E é aí que “Elle” ganha uma camada extra que o coloca num patamar acima em relação a “Instinto selvagem”: o filme funciona também, e sobretudo, como um drama social recheado de humor negro, que trata com perspicácia e agudez a hipocrisia moral e religiosa que envolve as relações familiares burguesas. Por conta disso, a revelação feita ao final por uma personagem católica fervorosa é o fecho com chave de ouro para um filme que mostra que as aparências quase sempre enganam aqueles que se recusam ou não conseguem enxergar a complexidade do mundo que nos cerca – e a do cinema de Paul Verhoeven.

Elle(França, 2016), de Paul Verhoeven. Com Isabelle Huppert, Laurent Lafitte, Anne Consigny, Charles Berling.

Drama.

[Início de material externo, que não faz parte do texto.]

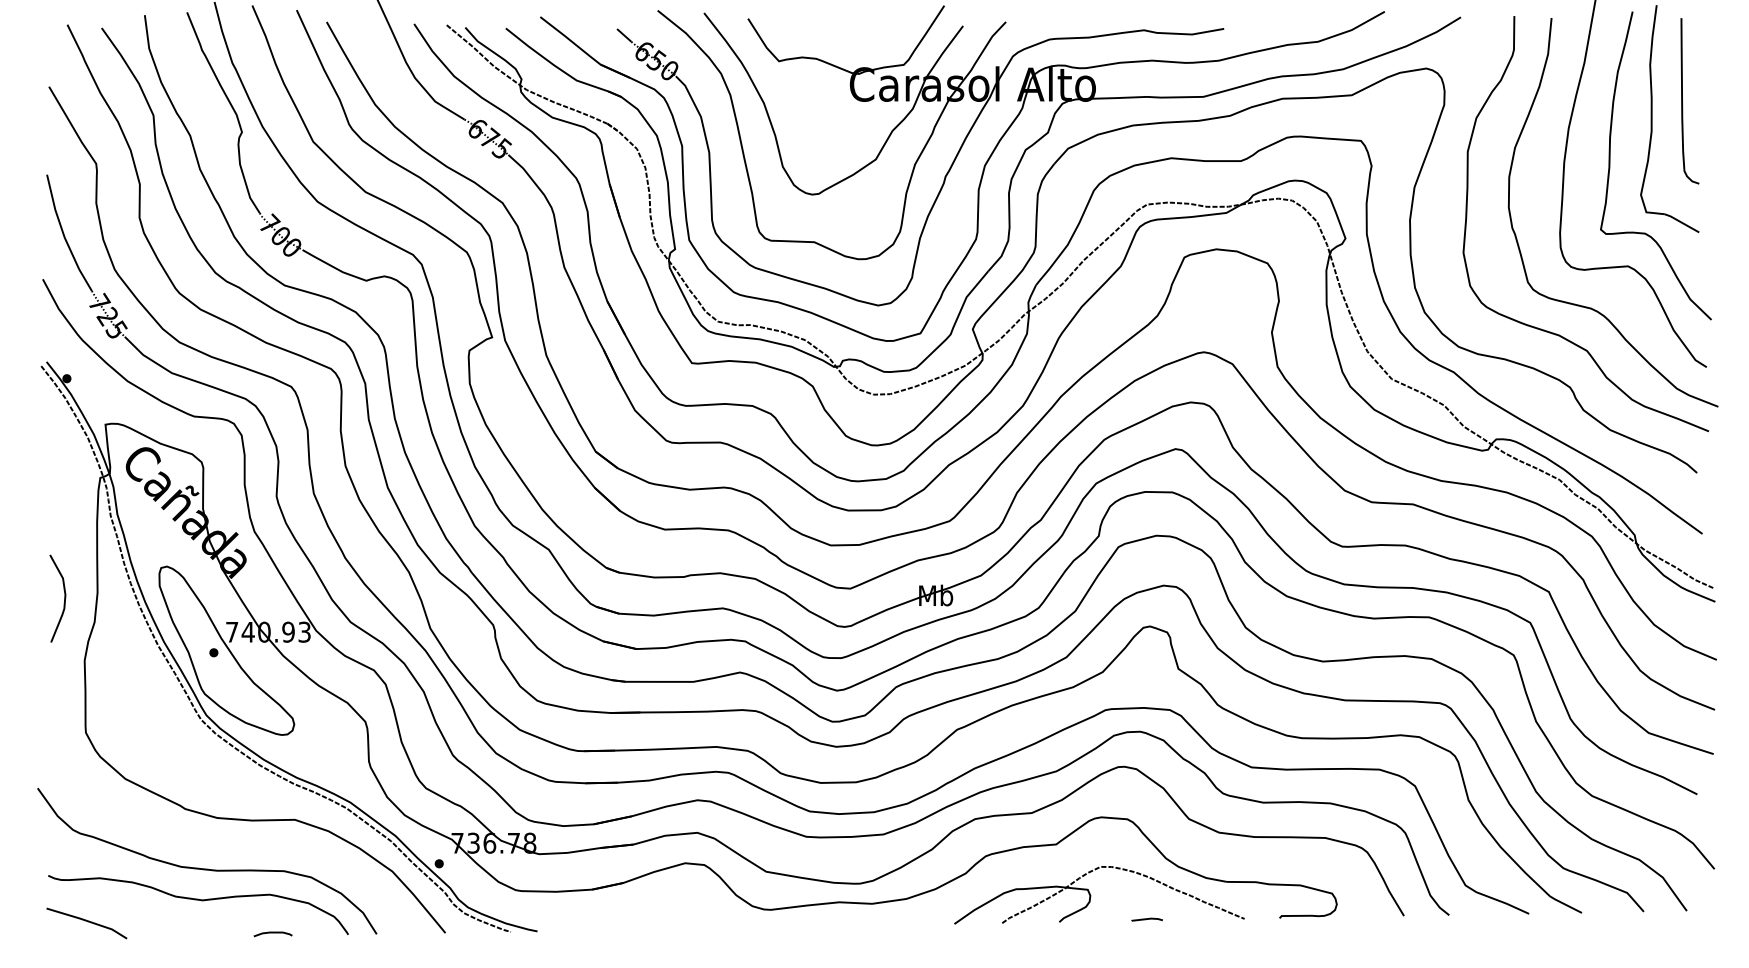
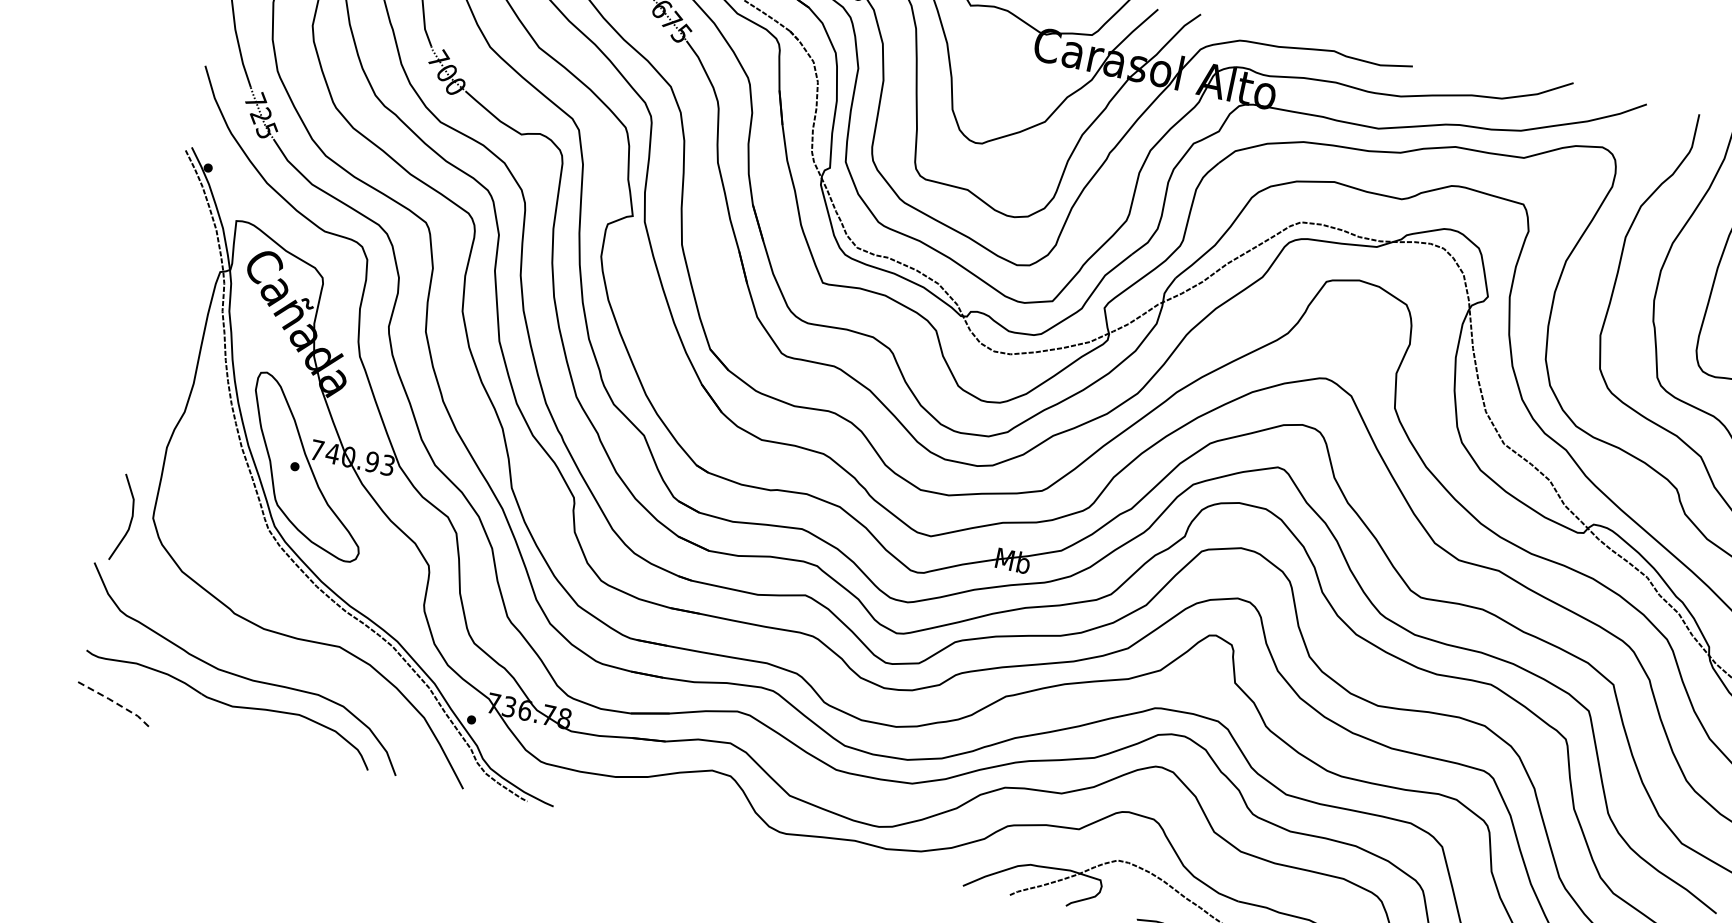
curve: (64, 598) -> (131, 519), moved
line: (88, 921) -> (116, 703), solid -> dashed
curve: (272, 933) -> (293, 753), removed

Michèle (Isabelle Huppert) é a executiva-chefe de uma empresa de videogames, a qual administra do mesmo jeito que administra sua vida amorosa e sentimental: com mão de ferro, organizando tudo de maneira precisa e ordenada. Sua rotina é quebrada quando ela é atacada por um desconhecido, dentro de sua própria casa. No entanto, ela decide não deixar que isso a abale. O problema é que o agressor misterioso ainda não desistiu dela. 130 min. 14 anos.